Giovane muore dopo un tuffo in piscina


A Perugia sono giunti il padre, la madre, il fratello e uno zio del giovane, che hanno nominato l’avvocato Michele Antognoni per capire le cause della tragedia.

Secondo quanto raccontato da alcuni amici che stavano partecipando alla festa, a scoprire il corpo di Jaime sul fondo della piscina è stato un ragazzo che si è tuffato. E che subito lo ha riportato in superficie, dove si è tentato di rianimarlo. Anche il personale del 118, allertato dai proprietari della struttura, a lungo hanno provato il massaggio cardiaco, ma senza successo.
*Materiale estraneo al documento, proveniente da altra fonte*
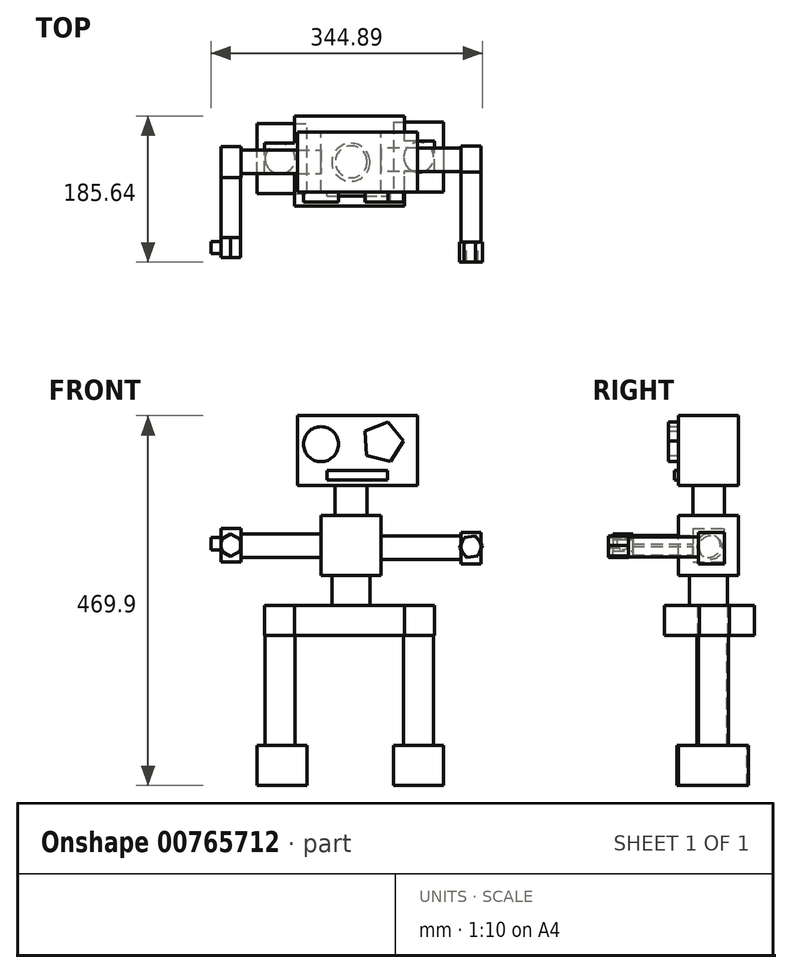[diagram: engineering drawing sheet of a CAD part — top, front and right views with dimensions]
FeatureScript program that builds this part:
annotation { "Feature Type Name" : "Feature", "Feature Type Description" : "" }
export const myFeature = defineFeature(function(context is Context, id is Id, definition is map)
    precondition{}
    {
        {
            var Q0;
            Q0=qCreatedBy(makeId("Front.planeOp"),FACE);
            var sketch = newSketch(context, id + "F0", { "sketchPlane" : qUnion([Q0])});
            skLineSegment(sketch, "E0.bottom", {"start": v(0, 0) * mm, "end": v(76.2, 0) * mm});
            skLineSegment(sketch, "E0.top", {"start": v(0, 76.2) * mm, "end": v(76.2, 76.2) * mm});
            skLineSegment(sketch, "E0.left", {"start": v(0, 0) * mm, "end": v(0, 76.2) * mm});
            skLineSegment(sketch, "E0.right", {"start": v(76.2, 0) * mm, "end": v(76.2, 76.2) * mm});
            skSolve(sketch);
        }
        {
            var Q0;
            Q0=makeQuery(id+"F0.imprint","IMPRINT",FACE,{"disambiguationData":[TD([[makeQuery(id+"F0.imprint","IMPRINT",EDGE,{"derivedFrom":sQuery(id+"F0.wireOp",EDGE,"E0.bottom")}),1.0]])]});
            extrude(context, id + "F1", {"entities" : qUnion([Q0]), "depth" : 76.2 * mm, "offsetDistance" : 25.4 * mm});
        }
        {
            var Q0;
            Q0=makeQuery(id+"F1.opExtrude","SWEPT_FACE",FACE,{"disambiguationData":[OSD([sQuery(id+"F0.wireOp",EDGE,"E0.bottom")])]});
            var sketch = newSketch(context, id + "F2", { "sketchPlane" : qUnion([Q0])});
            skPoint(sketch, "E1", {"position": v(38.1, 38.1) * mm});
            skSolve(sketch);
        }
        {
            var Q0;
            Q0=makeQuery(id+"F1.opExtrude","SWEPT_FACE",FACE,{"disambiguationData":[OSD([sQuery(id+"F0.wireOp",EDGE,"E0.right")])]});
            var sketch = newSketch(context, id + "F3", { "sketchPlane" : qUnion([Q0])});
            skCircle(sketch, "E2", {"center": v(-35.37, 35.61) * mm, "radius": 14.83 * mm});
            skSolve(sketch);
        }
        {
            var Q0;
            Q0 = qSketchRegion(id + "F3", true);
            extrude(context, id + "F4", {"entities" : qUnion([Q0]), "operationType" : NewBodyOperationType.ADD, "depth" : 101.6 * mm, "offsetDistance" : 25.4 * mm});
        }
        {
            var Q0;
            Q0=makeQuery(id+"F4.opExtrude","CAP_FACE",FACE,{"disambiguationData":[OSD([sQuery(id+"F3.wireOp",EDGE,"E2")])],"isStart":false});
            var sketch = newSketch(context, id + "F5", { "sketchPlane" : qUnion([Q0])});
            skLineSegment(sketch, "E3.bottom", {"start": v(-18.2, 54.98) * mm, "end": v(-51.02, 54.98) * mm});
            skLineSegment(sketch, "E3.top", {"start": v(-18.2, 14.56) * mm, "end": v(-51.02, 14.56) * mm});
            skLineSegment(sketch, "E3.left", {"start": v(-18.2, 54.98) * mm, "end": v(-18.2, 14.56) * mm});
            skLineSegment(sketch, "E3.right", {"start": v(-51.02, 54.98) * mm, "end": v(-51.02, 14.56) * mm});
            skSolve(sketch);
        }
        {
            var Q0;
            Q0 = qSketchRegion(id + "F5", true);
            extrude(context, id + "F6", {"entities" : qUnion([Q0]), "operationType" : NewBodyOperationType.ADD, "depth" : 25.4 * mm, "offsetDistance" : 25.4 * mm});
        }
        {
            var Q0;
            Q0=makeQuery(id+"F6.opExtrude","SWEPT_FACE",FACE,{"disambiguationData":[OSD([sQuery(id+"F5.wireOp",EDGE,"E3.right")])]});
            var sketch = newSketch(context, id + "F7", { "sketchPlane" : qUnion([Q0])});
            skCircle(sketch, "E4", {"center": v(190.5, 36.6) * mm, "radius": 12.7 * mm});
            skPoint(sketch, "E4.centerSnap0", {"position": v(190.5, 14.56) * mm});
            skSolve(sketch);
        }
        {
            var Q0;
            Q0 = qSketchRegion(id + "F7", true);
            extrude(context, id + "F8", {"entities" : qUnion([Q0]), "operationType" : NewBodyOperationType.ADD, "depth" : 88.9 * mm, "offsetDistance" : 25.4 * mm});
        }
        {
            var Q0;
            Q0=makeQuery(id+"F1.opExtrude","SWEPT_FACE",FACE,{"disambiguationData":[OSD([sQuery(id+"F0.wireOp",EDGE,"E0.left")])]});
            var sketch = newSketch(context, id + "F9", { "sketchPlane" : qUnion([Q0])});
            skPoint(sketch, "E5", {"position": v(38.1, 38.1) * mm});
            skPoint(sketch, "E5.positionSnap0", {"position": v(0, 38.1) * mm});
            skSolve(sketch);
        }
        {
            var Q0;
            {var subQ0=sQuery(id+"F0.wireOp",EDGE,"E0.left");Q0=makeQuery(id+"F9.imprint","IMPRINT",FACE,{"disambiguationData":[TD([[makeQuery(id+"F9.imprint","IMPRINT",EDGE,{"derivedFrom":makeQuery(id+"F1.opExtrude","CAP_EDGE",EDGE,{"disambiguationData":[OSD([subQ0])],"isStart":true})}),-1.0]])]});}
            var sketch = newSketch(context, id + "F10", { "sketchPlane" : qUnion([Q0])});
            skCircle(sketch, "E6", {"center": v(38.01, 38.14) * mm, "radius": 14.96 * mm});
            skSolve(sketch);
        }
        {
            var Q0;
            Q0 = qSketchRegion(id + "F10", true);
            extrude(context, id + "F11", {"entities" : qUnion([Q0]), "operationType" : NewBodyOperationType.ADD, "depth" : 101.6 * mm, "offsetDistance" : 25.4 * mm});
        }
        {
            var Q0;
            Q0=makeQuery(id+"F11.opExtrude","CAP_FACE",FACE,{"disambiguationData":[OSD([sQuery(id+"F10.wireOp",EDGE,"E6")])],"isStart":false});
            var sketch = newSketch(context, id + "F12", { "sketchPlane" : qUnion([Q0])});
            skLineSegment(sketch, "E7.bottom", {"start": v(58.05, 59.82) * mm, "end": v(18.68, 59.82) * mm});
            skLineSegment(sketch, "E7.top", {"start": v(58.05, 17.57) * mm, "end": v(18.68, 17.57) * mm});
            skLineSegment(sketch, "E7.left", {"start": v(58.05, 59.82) * mm, "end": v(58.05, 17.57) * mm});
            skLineSegment(sketch, "E7.right", {"start": v(18.68, 59.82) * mm, "end": v(18.68, 17.57) * mm});
            skSolve(sketch);
        }
        {
            var Q0;
            Q0 = qSketchRegion(id + "F12", true);
            extrude(context, id + "F13", {"entities" : qUnion([Q0]), "operationType" : NewBodyOperationType.ADD, "depth" : 25.4 * mm, "offsetDistance" : 25.4 * mm});
        }
        {
            var Q0;
            Q0=makeQuery(id+"F13.opExtrude","SWEPT_FACE",FACE,{"disambiguationData":[OSD([sQuery(id+"F12.wireOp",EDGE,"E7.left")])]});
            var sketch = newSketch(context, id + "F14", { "sketchPlane" : qUnion([Q0])});
            skCircle(sketch, "E8", {"center": v(-114.67, 38.58) * mm, "radius": 12.46 * mm});
            skSolve(sketch);
        }
        {
            var Q0;
            {var subQ0=sQuery(id+"F14.wireOp",EDGE,"E8");var subQ1=makeQuery(id+"F13.opExtrude","CAP_EDGE",EDGE,{"disambiguationData":[OSD([sQuery(id+"F12.wireOp",EDGE,"E7.left")])],"isStart":false});var subQ2=makeQuery(id+"F14.imprint","INTERSECT",VERTEX,{"disambiguationData":[OD(0.0)],"derivedFrom":[subQ1,subQ0]});Q0=makeQuery(id+"F14.imprint","IMPRINT",FACE,{"disambiguationData":[TD([[makeQuery(id+"F14.imprint","IMPRINT",EDGE,{"disambiguationData":[TD([[subQ2,1.0]])],"derivedFrom":subQ0}),1.0]])]});}
            extrude(context, id + "F15", {"entities" : qUnion([Q0]), "operationType" : NewBodyOperationType.ADD, "depth" : 76.2 * mm, "offsetDistance" : 25.4 * mm});
        }
        {
            var Q0;
            Q0=makeQuery(id+"F15.opExtrude","CAP_FACE",FACE,{"disambiguationData":[OSD([sQuery(id+"F14.wireOp",EDGE,"E8")])],"isStart":false});
            var sketch = newSketch(context, id + "F16", { "sketchPlane" : qUnion([Q0])});
            skCircle(sketch, "E9.cCircle", {"center": v(-114.67, 38.58) * mm, "radius": 12.46 * mm, "construction": true});
            skLineSegment(sketch, "E9.0", {"start": v(-102.2, 45.77) * mm, "end": v(-102.2, 31.38) * mm});
            skLineSegment(sketch, "E9.1", {"start": v(-102.2, 31.38) * mm, "end": v(-114.67, 24.18) * mm});
            skLineSegment(sketch, "E9.2", {"start": v(-114.67, 24.18) * mm, "end": v(-127.13, 31.38) * mm});
            skLineSegment(sketch, "E9.3", {"start": v(-127.13, 31.38) * mm, "end": v(-127.13, 45.77) * mm});
            skLineSegment(sketch, "E9.4", {"start": v(-127.13, 45.77) * mm, "end": v(-114.67, 52.97) * mm});
            skLineSegment(sketch, "E9.5", {"start": v(-114.67, 52.97) * mm, "end": v(-102.2, 45.77) * mm});
            skPoint(sketch, "E9.0.midPoint", {"position": v(-102.2, 38.58) * mm});
            skSolve(sketch);
        }
        {
            var Q0;
            Q0 = qSketchRegion(id + "F16", true);
            extrude(context, id + "F17", {"entities" : qUnion([Q0]), "operationType" : NewBodyOperationType.ADD, "depth" : 25.4 * mm, "offsetDistance" : 25.4 * mm});
        }
        {
            var Q0;
            Q0=makeQuery(id+"F8.opExtrude","CAP_FACE",FACE,{"disambiguationData":[OSD([sQuery(id+"F7.wireOp",EDGE,"E4")])],"isStart":false});
            var sketch = newSketch(context, id + "F18", { "sketchPlane" : qUnion([Q0])});
            skCircle(sketch, "E10.cCircle", {"center": v(190.5, 36.6) * mm, "radius": 12.7 * mm, "construction": true});
            skLineSegment(sketch, "E10.0", {"start": v(205.06, 38.37) * mm, "end": v(199.31, 24.88) * mm});
            skLineSegment(sketch, "E10.1", {"start": v(199.31, 24.88) * mm, "end": v(184.75, 23.11) * mm});
            skLineSegment(sketch, "E10.2", {"start": v(184.75, 23.11) * mm, "end": v(175.94, 34.83) * mm});
            skLineSegment(sketch, "E10.3", {"start": v(175.94, 34.83) * mm, "end": v(181.69, 48.33) * mm});
            skLineSegment(sketch, "E10.4", {"start": v(181.69, 48.33) * mm, "end": v(196.25, 50.1) * mm});
            skLineSegment(sketch, "E10.5", {"start": v(196.25, 50.1) * mm, "end": v(205.06, 38.37) * mm});
            skPoint(sketch, "E10.0.midPoint", {"position": v(202.18, 31.63) * mm});
            skSolve(sketch);
        }
        {
            var Q0;
            Q0 = qSketchRegion(id + "F18", true);
            extrude(context, id + "F19", {"entities" : qUnion([Q0]), "operationType" : NewBodyOperationType.ADD, "depth" : 25.4 * mm, "offsetDistance" : 25.4 * mm});
        }
        {
            var Q0;
            {var subQ0=sQuery(id+"F0.wireOp",EDGE,"E0.bottom");Q0=makeQuery(id+"F2.imprint","IMPRINT",FACE,{"disambiguationData":[TD([[makeQuery(id+"F2.imprint","IMPRINT",EDGE,{"derivedFrom":makeQuery(id+"F1.opExtrude","CAP_EDGE",EDGE,{"disambiguationData":[OSD([subQ0])],"isStart":true})}),1.0]])]});}
            var sketch = newSketch(context, id + "F20", { "sketchPlane" : qUnion([Q0])});
            skCircle(sketch, "E11", {"center": v(37.98, 38.47) * mm, "radius": 24.15 * mm});
            skSolve(sketch);
        }
        {
            var Q0;
            Q0 = qSketchRegion(id + "F20", true);
            extrude(context, id + "F21", {"entities" : qUnion([Q0]), "operationType" : NewBodyOperationType.ADD, "depth" : 38.1 * mm, "offsetDistance" : 25.4 * mm});
        }
        {
            var Q0;
            Q0=makeQuery(id+"F21.opExtrude","CAP_FACE",FACE,{"disambiguationData":[OSD([sQuery(id+"F20.wireOp",EDGE,"E11")])],"isStart":false});
            var sketch = newSketch(context, id + "F22", { "sketchPlane" : qUnion([Q0])});
            skLineSegment(sketch, "E12.bottom", {"start": v(-33.76, 93.98) * mm, "end": v(105.94, 93.98) * mm});
            skLineSegment(sketch, "E12.top", {"start": v(-33.76, -20.32) * mm, "end": v(105.94, -20.32) * mm});
            skLineSegment(sketch, "E12.left", {"start": v(-33.76, 93.98) * mm, "end": v(-33.76, -20.32) * mm});
            skLineSegment(sketch, "E12.right", {"start": v(105.94, 93.98) * mm, "end": v(105.94, -20.32) * mm});
            skSolve(sketch);
        }
        {
            var Q0;
            Q0 = qSketchRegion(id + "F22", true);
            extrude(context, id + "F23", {"entities" : qUnion([Q0]), "operationType" : NewBodyOperationType.ADD, "depth" : 38.1 * mm, "offsetDistance" : 25.4 * mm});
        }
        {
            var Q0;
            Q0=makeQuery(id+"F23.opExtrude","SWEPT_FACE",FACE,{"disambiguationData":[OSD([sQuery(id+"F22.wireOp",EDGE,"E12.right")])]});
            var sketch = newSketch(context, id + "F24", { "sketchPlane" : qUnion([Q0])});
            skLineSegment(sketch, "E13.bottom", {"start": v(-49.7, -76.2) * mm, "end": v(-11.6, -76.2) * mm});
            skLineSegment(sketch, "E13.top", {"start": v(-49.7, -38.1) * mm, "end": v(-11.6, -38.1) * mm});
            skLineSegment(sketch, "E13.left", {"start": v(-49.7, -76.2) * mm, "end": v(-49.7, -38.1) * mm});
            skLineSegment(sketch, "E13.right", {"start": v(-11.6, -76.2) * mm, "end": v(-11.6, -38.1) * mm});
            skSolve(sketch);
        }
        {
            var Q0;
            Q0 = qSketchRegion(id + "F24", true);
            extrude(context, id + "F25", {"entities" : qUnion([Q0]), "operationType" : NewBodyOperationType.ADD, "depth" : 38.1 * mm, "offsetDistance" : 25.4 * mm});
        }
        {
            var Q0;
            Q0=makeQuery(id+"F23.opExtrude","SWEPT_FACE",FACE,{"disambiguationData":[OSD([sQuery(id+"F22.wireOp",EDGE,"E12.left")])]});
            var sketch = newSketch(context, id + "F26", { "sketchPlane" : qUnion([Q0])});
            skLineSegment(sketch, "E14.bottom", {"start": v(14.15, -38.1) * mm, "end": v(52.25, -38.1) * mm});
            skLineSegment(sketch, "E14.top", {"start": v(14.15, -76.2) * mm, "end": v(52.25, -76.2) * mm});
            skLineSegment(sketch, "E14.left", {"start": v(14.15, -38.1) * mm, "end": v(14.15, -76.2) * mm});
            skLineSegment(sketch, "E14.right", {"start": v(52.25, -38.1) * mm, "end": v(52.25, -76.2) * mm});
            skSolve(sketch);
        }
        {
            var Q0;
            Q0 = qSketchRegion(id + "F26", true);
            extrude(context, id + "F27", {"entities" : qUnion([Q0]), "operationType" : NewBodyOperationType.ADD, "depth" : 38.1 * mm, "offsetDistance" : 25.4 * mm});
        }
        {
            var Q0;
            Q0=makeQuery(id+"F27.boolean.opBoolean","MERGE",FACE,{"derivedFrom":[makeQuery(id+"F25.boolean.opBoolean","MERGE",FACE,{"derivedFrom":[makeQuery(id+"F23.opExtrude","CAP_FACE",FACE,{"disambiguationData":[OSD([sQuery(id+"F22.wireOp",EDGE,"E12.bottom"),sQuery(id+"F22.wireOp",EDGE,"E12.top"),sQuery(id+"F22.wireOp",EDGE,"E12.left"),sQuery(id+"F22.wireOp",EDGE,"E12.right")])],"isStart":false}),makeQuery(id+"F25.opExtrude","SWEPT_FACE",FACE,{"disambiguationData":[OSD([sQuery(id+"F24.wireOp",EDGE,"E13.bottom")])]})]}),makeQuery(id+"F27.opExtrude","SWEPT_FACE",FACE,{"disambiguationData":[OSD([sQuery(id+"F26.wireOp",EDGE,"E14.top")])]})]});
            var sketch = newSketch(context, id + "F28", { "sketchPlane" : qUnion([Q0])});
            skCircle(sketch, "E15", {"center": v(124.16, 32.01) * mm, "radius": 19.05 * mm});
            skSolve(sketch);
        }
        {
            var Q0;
            Q0 = qSketchRegion(id + "F28", true);
            extrude(context, id + "F29", {"entities" : qUnion([Q0]), "operationType" : NewBodyOperationType.ADD, "depth" : 139.7 * mm, "offsetDistance" : 25.4 * mm});
        }
        {
            var Q0;
            Q0=makeQuery(id+"F27.boolean.opBoolean","MERGE",FACE,{"derivedFrom":[makeQuery(id+"F25.boolean.opBoolean","MERGE",FACE,{"derivedFrom":[makeQuery(id+"F23.opExtrude","CAP_FACE",FACE,{"disambiguationData":[OSD([sQuery(id+"F22.wireOp",EDGE,"E12.bottom"),sQuery(id+"F22.wireOp",EDGE,"E12.top"),sQuery(id+"F22.wireOp",EDGE,"E12.left"),sQuery(id+"F22.wireOp",EDGE,"E12.right")])],"isStart":false}),makeQuery(id+"F25.opExtrude","SWEPT_FACE",FACE,{"disambiguationData":[OSD([sQuery(id+"F24.wireOp",EDGE,"E13.bottom")])]})]}),makeQuery(id+"F27.opExtrude","SWEPT_FACE",FACE,{"disambiguationData":[OSD([sQuery(id+"F26.wireOp",EDGE,"E14.top")])]})]});
            var sketch = newSketch(context, id + "F30", { "sketchPlane" : qUnion([Q0])});
            skCircle(sketch, "E16", {"center": v(-51.92, 33.94) * mm, "radius": 19.05 * mm});
            skSolve(sketch);
        }
        {
            var Q0;
            Q0 = qSketchRegion(id + "F30", true);
            extrude(context, id + "F31", {"entities" : qUnion([Q0]), "operationType" : NewBodyOperationType.ADD, "depth" : 139.7 * mm, "offsetDistance" : 25.4 * mm});
        }
        {
            var Q0;
            Q0=makeQuery(id+"F31.opExtrude","CAP_FACE",FACE,{"disambiguationData":[OSD([sQuery(id+"F30.wireOp",EDGE,"E16")])],"isStart":false});
            var sketch = newSketch(context, id + "F32", { "sketchPlane" : qUnion([Q0])});
            skLineSegment(sketch, "E17.bottom", {"start": v(-81.3, 78.25) * mm, "end": v(-17.8, 78.25) * mm});
            skLineSegment(sketch, "E17.top", {"start": v(-81.3, -10.65) * mm, "end": v(-17.8, -10.65) * mm});
            skLineSegment(sketch, "E17.left", {"start": v(-81.3, 78.25) * mm, "end": v(-81.3, -10.65) * mm});
            skLineSegment(sketch, "E17.right", {"start": v(-17.8, 78.25) * mm, "end": v(-17.8, -10.65) * mm});
            skSolve(sketch);
        }
        {
            var Q0;
            Q0 = qSketchRegion(id + "F32", true);
            extrude(context, id + "F33", {"entities" : qUnion([Q0]), "operationType" : NewBodyOperationType.ADD, "depth" : 50.8 * mm, "offsetDistance" : 25.4 * mm});
        }
        {
            var Q0;
            Q0=makeQuery(id+"F29.opExtrude","CAP_FACE",FACE,{"disambiguationData":[OSD([sQuery(id+"F28.wireOp",EDGE,"E15")])],"isStart":false});
            var sketch = newSketch(context, id + "F34", { "sketchPlane" : qUnion([Q0])});
            skLineSegment(sketch, "E18.bottom", {"start": v(92.4, -12.44) * mm, "end": v(155.9, -12.44) * mm});
            skLineSegment(sketch, "E18.top", {"start": v(92.4, 76.46) * mm, "end": v(155.9, 76.46) * mm});
            skLineSegment(sketch, "E18.left", {"start": v(92.4, -12.44) * mm, "end": v(92.4, 76.46) * mm});
            skLineSegment(sketch, "E18.right", {"start": v(155.9, -12.44) * mm, "end": v(155.9, 76.46) * mm});
            skPoint(sketch, "E18.middle", {"position": v(124.16, 32.01) * mm});
            skSolve(sketch);
        }
        {
            var Q0;
            Q0 = qSketchRegion(id + "F34", true);
            extrude(context, id + "F35", {"entities" : qUnion([Q0]), "operationType" : NewBodyOperationType.ADD, "depth" : 50.8 * mm, "offsetDistance" : 25.4 * mm});
        }
        {
            var Q0;
            Q0=makeQuery(id+"F1.opExtrude","SWEPT_FACE",FACE,{"disambiguationData":[OSD([sQuery(id+"F0.wireOp",EDGE,"E0.top")])]});
            var sketch = newSketch(context, id + "F36", { "sketchPlane" : qUnion([Q0])});
            skPoint(sketch, "E19", {"position": v(38.3, -37.84) * mm});
            skCircle(sketch, "E20", {"center": v(38.3, -37.84) * mm, "radius": 20.2 * mm});
            skSolve(sketch);
        }
        {
            var Q0;
            Q0 = qSketchRegion(id + "F36", true);
            extrude(context, id + "F37", {"entities" : qUnion([Q0]), "operationType" : NewBodyOperationType.ADD, "depth" : 38.1 * mm, "offsetDistance" : 25.4 * mm});
        }
        {
            var Q0;
            Q0=makeQuery(id+"F37.opExtrude","CAP_FACE",FACE,{"disambiguationData":[OSD([sQuery(id+"F36.wireOp",EDGE,"E20")])],"isStart":false});
            var sketch = newSketch(context, id + "F38", { "sketchPlane" : qUnion([Q0])});
            skLineSegment(sketch, "E21.bottom", {"start": v(-29.87, 0) * mm, "end": v(122.53, 0) * mm});
            skLineSegment(sketch, "E21.top", {"start": v(-29.87, -76.2) * mm, "end": v(122.53, -76.2) * mm});
            skLineSegment(sketch, "E21.left", {"start": v(-29.87, 0) * mm, "end": v(-29.87, -76.2) * mm});
            skLineSegment(sketch, "E21.right", {"start": v(122.53, 0) * mm, "end": v(122.53, -76.2) * mm});
            skSolve(sketch);
        }
        {
            var Q0;
            Q0 = qSketchRegion(id + "F38", true);
            extrude(context, id + "F39", {"entities" : qUnion([Q0]), "operationType" : NewBodyOperationType.ADD, "depth" : 88.9 * mm, "offsetDistance" : 25.4 * mm});
        }
        {
            var Q0;
            Q0=makeQuery(id+"F39.opExtrude","SWEPT_FACE",FACE,{"disambiguationData":[OSD([sQuery(id+"F38.wireOp",EDGE,"E21.top")])]});
            var sketch = newSketch(context, id + "F40", { "sketchPlane" : qUnion([Q0])});
            skCircle(sketch, "E22", {"center": v(0, 166.89) * mm, "radius": 22.2 * mm});
            skSolve(sketch);
        }
        {
            var Q0;
            Q0 = qSketchRegion(id + "F40", true);
            extrude(context, id + "F41", {"entities" : qUnion([Q0]), "operationType" : NewBodyOperationType.ADD, "depth" : 12.7 * mm, "offsetDistance" : 25.4 * mm});
        }
        {
            var Q0;
            Q0=makeQuery(id+"F39.opExtrude","SWEPT_FACE",FACE,{"disambiguationData":[OSD([sQuery(id+"F38.wireOp",EDGE,"E21.top")])]});
            var sketch = newSketch(context, id + "F42", { "sketchPlane" : qUnion([Q0])});
            skCircle(sketch, "E23.cCircle", {"center": v(78.32, 169.57) * mm, "radius": 21.37 * mm, "construction": true});
            skLineSegment(sketch, "E23.0", {"start": v(104.68, 171.27) * mm, "end": v(88.08, 145.02) * mm});
            skLineSegment(sketch, "E23.1", {"start": v(88.08, 145.02) * mm, "end": v(57.98, 152.7) * mm});
            skLineSegment(sketch, "E23.2", {"start": v(57.98, 152.7) * mm, "end": v(55.99, 183.7) * mm});
            skLineSegment(sketch, "E23.3", {"start": v(55.99, 183.7) * mm, "end": v(84.85, 195.17) * mm});
            skLineSegment(sketch, "E23.4", {"start": v(84.85, 195.17) * mm, "end": v(104.68, 171.27) * mm});
            skPoint(sketch, "E23.0.midPoint", {"position": v(96.38, 158.15) * mm});
            skSolve(sketch);
        }
        {
            var Q0;
            Q0 = qSketchRegion(id + "F42", true);
            extrude(context, id + "F43", {"entities" : qUnion([Q0]), "operationType" : NewBodyOperationType.ADD, "depth" : 12.7 * mm, "offsetDistance" : 25.4 * mm});
        }
        {
            var Q0;
            Q0=makeQuery(id+"F17.opExtrude","SWEPT_FACE",FACE,{"disambiguationData":[OSD([sQuery(id+"F16.wireOp",EDGE,"E9.3")])]});
            var sketch = newSketch(context, id + "F44", { "sketchPlane" : qUnion([Q0])});
            skCircle(sketch, "E24", {"center": v(146.95, 40.6) * mm, "radius": 7.75 * mm});
            skPoint(sketch, "E24.centerSnap0", {"position": v(146.95, 31.38) * mm});
            skSolve(sketch);
        }
        {
            var Q0;
            Q0 = qSketchRegion(id + "F44", true);
            extrude(context, id + "F45", {"entities" : qUnion([Q0]), "operationType" : NewBodyOperationType.ADD, "depth" : 12.7 * mm, "offsetDistance" : 25.4 * mm});
        }
        {
            var Q0;
            Q0=makeQuery(id+"F39.opExtrude","SWEPT_FACE",FACE,{"disambiguationData":[OSD([sQuery(id+"F38.wireOp",EDGE,"E21.top")])]});
            var sketch = newSketch(context, id + "F46", { "sketchPlane" : qUnion([Q0])});
            skLineSegment(sketch, "E25.bottom", {"start": v(7.43, 133.67) * mm, "end": v(84.57, 133.67) * mm});
            skLineSegment(sketch, "E25.top", {"start": v(7.43, 121.56) * mm, "end": v(84.57, 121.56) * mm});
            skLineSegment(sketch, "E25.left", {"start": v(7.43, 133.67) * mm, "end": v(7.43, 121.56) * mm});
            skLineSegment(sketch, "E25.right", {"start": v(84.57, 133.67) * mm, "end": v(84.57, 121.56) * mm});
            skSolve(sketch);
        }
        {
            var Q0;
            Q0 = qSketchRegion(id + "F46", true);
            extrude(context, id + "F47", {"entities" : qUnion([Q0]), "operationType" : NewBodyOperationType.ADD, "depth" : 5.08 * mm, "offsetDistance" : 25.4 * mm});
        }
    });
L’autopsia, in particolare, dovrà accertare la presenza di acqua nei polmoni, per capire se il giovane sia morto per annegamento o sia scivolato in acqua già privo di vita, a causa di un malore.

Dopo l’Università per Stranieri e l’UniPg, e l’amministrazione comunale di Perugia, anche l’associazione “Erasmus Student Network”, che aveva organizzato la festa di fine corso, ha espresso profondo cordoglio alla famiglia di Jaime. E proprio attraverso l’associazione, la famiglia dello studente spagnolo ha voluto ringraziare tutte le autorità per la vicinanza dimostrata in questo momento drammatico.